→ **BRIEF**: Copy every record below exactly as it stands.

→ **EXERCISE DATA**:
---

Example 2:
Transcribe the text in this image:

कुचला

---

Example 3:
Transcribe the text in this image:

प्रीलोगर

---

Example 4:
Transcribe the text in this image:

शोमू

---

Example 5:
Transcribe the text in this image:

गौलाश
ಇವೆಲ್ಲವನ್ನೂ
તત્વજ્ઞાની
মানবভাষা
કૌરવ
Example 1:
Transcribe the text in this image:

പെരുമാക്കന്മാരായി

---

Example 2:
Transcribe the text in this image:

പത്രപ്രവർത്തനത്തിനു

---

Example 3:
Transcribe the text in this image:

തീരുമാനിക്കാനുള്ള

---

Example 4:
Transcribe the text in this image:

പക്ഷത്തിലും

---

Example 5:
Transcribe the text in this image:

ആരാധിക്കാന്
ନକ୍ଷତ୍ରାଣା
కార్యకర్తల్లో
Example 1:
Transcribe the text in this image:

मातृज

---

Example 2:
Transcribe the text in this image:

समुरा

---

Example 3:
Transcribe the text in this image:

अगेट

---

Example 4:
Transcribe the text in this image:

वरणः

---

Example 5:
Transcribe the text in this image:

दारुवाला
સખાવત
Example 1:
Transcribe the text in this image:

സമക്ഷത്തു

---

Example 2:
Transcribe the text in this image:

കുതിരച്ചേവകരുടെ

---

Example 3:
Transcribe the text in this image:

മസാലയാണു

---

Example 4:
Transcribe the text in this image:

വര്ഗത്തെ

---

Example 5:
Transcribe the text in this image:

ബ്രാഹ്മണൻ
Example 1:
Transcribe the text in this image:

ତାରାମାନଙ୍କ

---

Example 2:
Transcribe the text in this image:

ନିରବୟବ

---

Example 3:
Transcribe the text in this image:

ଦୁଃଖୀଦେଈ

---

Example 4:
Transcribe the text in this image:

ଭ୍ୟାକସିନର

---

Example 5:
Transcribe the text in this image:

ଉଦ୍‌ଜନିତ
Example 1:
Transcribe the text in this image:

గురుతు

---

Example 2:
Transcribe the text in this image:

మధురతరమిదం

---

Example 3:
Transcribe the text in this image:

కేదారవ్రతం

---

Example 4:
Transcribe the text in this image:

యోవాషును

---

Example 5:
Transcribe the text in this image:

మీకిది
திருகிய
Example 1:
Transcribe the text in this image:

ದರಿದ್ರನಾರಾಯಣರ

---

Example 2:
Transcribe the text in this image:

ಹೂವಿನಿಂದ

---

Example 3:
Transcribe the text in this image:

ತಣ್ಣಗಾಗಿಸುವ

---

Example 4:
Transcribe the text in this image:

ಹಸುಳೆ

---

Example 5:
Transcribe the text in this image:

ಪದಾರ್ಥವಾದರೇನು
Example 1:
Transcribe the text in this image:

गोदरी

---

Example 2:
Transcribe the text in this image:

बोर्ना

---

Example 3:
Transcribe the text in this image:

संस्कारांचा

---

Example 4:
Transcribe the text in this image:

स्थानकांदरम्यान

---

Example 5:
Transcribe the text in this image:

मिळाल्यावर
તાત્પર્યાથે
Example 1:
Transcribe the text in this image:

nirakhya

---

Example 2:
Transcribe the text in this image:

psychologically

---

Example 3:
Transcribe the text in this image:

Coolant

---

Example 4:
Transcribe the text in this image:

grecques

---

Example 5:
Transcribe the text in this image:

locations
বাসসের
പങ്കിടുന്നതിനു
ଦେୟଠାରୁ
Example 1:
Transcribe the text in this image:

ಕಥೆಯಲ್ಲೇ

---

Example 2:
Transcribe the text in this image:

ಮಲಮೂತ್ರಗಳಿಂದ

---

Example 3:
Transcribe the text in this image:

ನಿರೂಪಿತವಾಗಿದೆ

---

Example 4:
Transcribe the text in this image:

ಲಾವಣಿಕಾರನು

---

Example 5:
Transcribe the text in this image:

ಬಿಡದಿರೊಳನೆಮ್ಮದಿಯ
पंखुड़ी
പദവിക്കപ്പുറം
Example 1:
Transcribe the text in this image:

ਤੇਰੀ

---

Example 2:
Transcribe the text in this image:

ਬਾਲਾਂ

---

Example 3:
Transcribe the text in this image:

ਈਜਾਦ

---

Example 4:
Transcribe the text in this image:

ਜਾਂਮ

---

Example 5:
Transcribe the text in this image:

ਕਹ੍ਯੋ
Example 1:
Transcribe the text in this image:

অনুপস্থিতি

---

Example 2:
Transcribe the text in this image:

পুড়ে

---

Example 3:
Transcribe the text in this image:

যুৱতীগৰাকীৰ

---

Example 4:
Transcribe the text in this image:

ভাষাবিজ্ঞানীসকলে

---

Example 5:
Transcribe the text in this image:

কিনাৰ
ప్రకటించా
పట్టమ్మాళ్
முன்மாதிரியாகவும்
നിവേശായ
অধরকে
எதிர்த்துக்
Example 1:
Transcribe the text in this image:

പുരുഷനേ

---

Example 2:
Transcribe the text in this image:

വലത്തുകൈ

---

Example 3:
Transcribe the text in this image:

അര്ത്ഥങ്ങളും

→ **SOLUTION TO THIS TASK**:
---

Example 2:
Transcribe the text in this image:

कुचला

---

Example 3:
Transcribe the text in this image:

प्रीलोगर

---

Example 4:
Transcribe the text in this image:

शोमू

---

Example 5:
Transcribe the text in this image:

गौलाश
ಇವೆಲ್ಲವನ್ನೂ
તત્વજ્ઞાની
মানবভাষা
કૌરવ
Example 1:
Transcribe the text in this image:

പെരുമാക്കന്മാരായി

---

Example 2:
Transcribe the text in this image:

പത്രപ്രവർത്തനത്തിനു

---

Example 3:
Transcribe the text in this image:

തീരുമാനിക്കാനുള്ള

---

Example 4:
Transcribe the text in this image:

പക്ഷത്തിലും

---

Example 5:
Transcribe the text in this image:

ആരാധിക്കാന്
ନକ୍ଷତ୍ରାଣା
కార్యకర్తల్లో
Example 1:
Transcribe the text in this image:

मातृज

---

Example 2:
Transcribe the text in this image:

समुरा

---

Example 3:
Transcribe the text in this image:

अगेट

---

Example 4:
Transcribe the text in this image:

वरणः

---

Example 5:
Transcribe the text in this image:

दारुवाला
સખાવત
Example 1:
Transcribe the text in this image:

സമക്ഷത്തു

---

Example 2:
Transcribe the text in this image:

കുതിരച്ചേവകരുടെ

---

Example 3:
Transcribe the text in this image:

മസാലയാണു

---

Example 4:
Transcribe the text in this image:

വര്ഗത്തെ

---

Example 5:
Transcribe the text in this image:

ബ്രാഹ്മണൻ
Example 1:
Transcribe the text in this image:

ତାରାମାନଙ୍କ

---

Example 2:
Transcribe the text in this image:

ନିରବୟବ

---

Example 3:
Transcribe the text in this image:

ଦୁଃଖୀଦେଈ

---

Example 4:
Transcribe the text in this image:

ଭ୍ୟାକସିନର

---

Example 5:
Transcribe the text in this image:

ଉଦ୍‌ଜନିତ
Example 1:
Transcribe the text in this image:

గురుతు

---

Example 2:
Transcribe the text in this image:

మధురతరమిదం

---

Example 3:
Transcribe the text in this image:

కేదారవ్రతం

---

Example 4:
Transcribe the text in this image:

యోవాషును

---

Example 5:
Transcribe the text in this image:

మీకిది
திருகிய
Example 1:
Transcribe the text in this image:

ದರಿದ್ರನಾರಾಯಣರ

---

Example 2:
Transcribe the text in this image:

ಹೂವಿನಿಂದ

---

Example 3:
Transcribe the text in this image:

ತಣ್ಣಗಾಗಿಸುವ

---

Example 4:
Transcribe the text in this image:

ಹಸುಳೆ

---

Example 5:
Transcribe the text in this image:

ಪದಾರ್ಥವಾದರೇನು
Example 1:
Transcribe the text in this image:

गोदरी

---

Example 2:
Transcribe the text in this image:

बोर्ना

---

Example 3:
Transcribe the text in this image:

संस्कारांचा

---

Example 4:
Transcribe the text in this image:

स्थानकांदरम्यान

---

Example 5:
Transcribe the text in this image:

मिळाल्यावर
તાત્પર્યાથે
Example 1:
Transcribe the text in this image:

nirakhya

---

Example 2:
Transcribe the text in this image:

psychologically

---

Example 3:
Transcribe the text in this image:

Coolant

---

Example 4:
Transcribe the text in this image:

grecques

---

Example 5:
Transcribe the text in this image:

locations
বাসসের
പങ്കിടുന്നതിനു
ଦେୟଠାରୁ
Example 1:
Transcribe the text in this image:

ಕಥೆಯಲ್ಲೇ

---

Example 2:
Transcribe the text in this image:

ಮಲಮೂತ್ರಗಳಿಂದ

---

Example 3:
Transcribe the text in this image:

ನಿರೂಪಿತವಾಗಿದೆ

---

Example 4:
Transcribe the text in this image:

ಲಾವಣಿಕಾರನು

---

Example 5:
Transcribe the text in this image:

ಬಿಡದಿರೊಳನೆಮ್ಮದಿಯ
पंखुड़ी
പദവിക്കപ്പുറം
Example 1:
Transcribe the text in this image:

ਤੇਰੀ

---

Example 2:
Transcribe the text in this image:

ਬਾਲਾਂ

---

Example 3:
Transcribe the text in this image:

ਈਜਾਦ

---

Example 4:
Transcribe the text in this image:

ਜਾਂਮ

---

Example 5:
Transcribe the text in this image:

ਕਹ੍ਯੋ
Example 1:
Transcribe the text in this image:

অনুপস্থিতি

---

Example 2:
Transcribe the text in this image:

পুড়ে

---

Example 3:
Transcribe the text in this image:

যুৱতীগৰাকীৰ

---

Example 4:
Transcribe the text in this image:

ভাষাবিজ্ঞানীসকলে

---

Example 5:
Transcribe the text in this image:

কিনাৰ
ప్రకటించా
పట్టమ్మాళ్
முன்மாதிரியாகவும்
നിവേശായ
অধরকে
எதிர்த்துக்
Example 1:
Transcribe the text in this image:

പുരുഷനേ

---

Example 2:
Transcribe the text in this image:

വലത്തുകൈ

---

Example 3:
Transcribe the text in this image:

അര്ത്ഥങ്ങളും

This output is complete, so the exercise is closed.